Financial security means having enough savings, investments, and income to cover your living expenses and handle emergencies without stress. For example, someone with a stable job, a solid emergency fund, and investments generating passive income is financially secure. They can cover monthly bills, handle unexpected medical expenses, and still save for future goals like retirement or buying a home.
How do you start financial security?
To build financial security, you might start by creating a budget to ensure you’re not overspending and that you’re putting some money into savings each month. It’s also important to build an emergency fund, pay down high-interest debt, and contribute to retirement accounts, such as a 401(k) or individual retirement account (IRA). Financial advisors often recommend putting15% of your pre-tax income towards retirement each year to build long-term financial security.
What are financial security issues?
Issues that can hinder financial security include insufficient savings and high-interest debt. If you’re living paycheck to paycheck and don’t have an emergency fund, an unexpected expense or loss of income can threaten your financial stability.

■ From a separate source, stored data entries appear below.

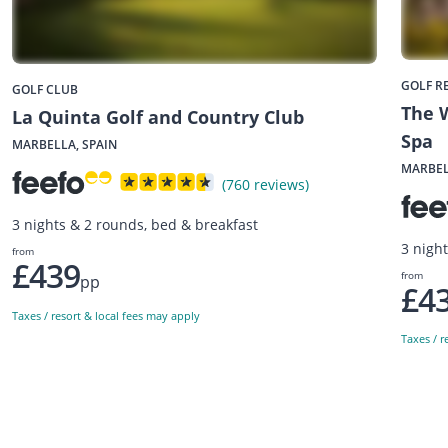
GOLF R
GOLF CLUB
The W
La Quinta Golf and Country Club
Spa
MARBELLA, SPAIN
MARBEL
(760 reviews)
3 nights & 2 rounds, bed & breakfast
3 nigh
from
£439
from
pp
£4
Taxes / resort & local fees may apply
Taxes / r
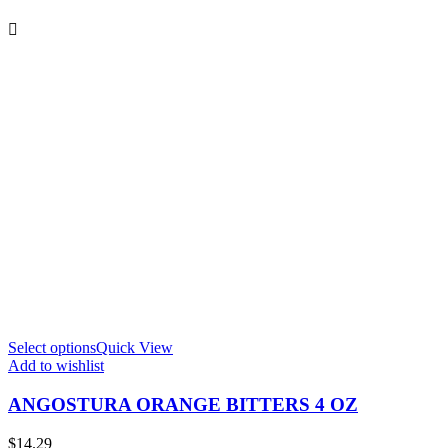
Select options
Quick View
S
Add to wishlist
A
ANGOSTURA ORANGE BITTERS 4 OZ
$
14.29
$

Inadequate retirement planning and poor investment choices can also weaken long-term security, making it difficult to maintain a comfortable lifestyle in the future.
How can I protect my financial assets?
Steps that can help protect your financial assets include using only trusted financial institutions, setting up strong passwords and multi-factor identification, diversifying your investments, and monitoring your accounts regularly for any signs of fraud. It’s also important to purchase health, disability, and property insurance to cover unexpected losses.
Does financial security include having insurance?
Yes, insurance is a key part of financial security. Health, life, disability, and property insurance can help protect you from unexpected expenses and loss of income. Having insurance provides a financial safety net, ensuring you don’t have to drain your savings or go into debt when faced with costly emergencies.
How can an emergency fund contribute to financial security?
An emergency fund provides a financial cushion for unexpected expenses (like medical bills or car repairs) or a loss of income. If you don’t bother to build a back-up fund and experience a financial set-back, you might be forced to run up expensive debt that could take months, even years, to get out from under. Ideally, an emergency fund should cover at least six months’ worth of living expenses. Having this safety net can reduce stress and help you stay on track with long-term financial goals.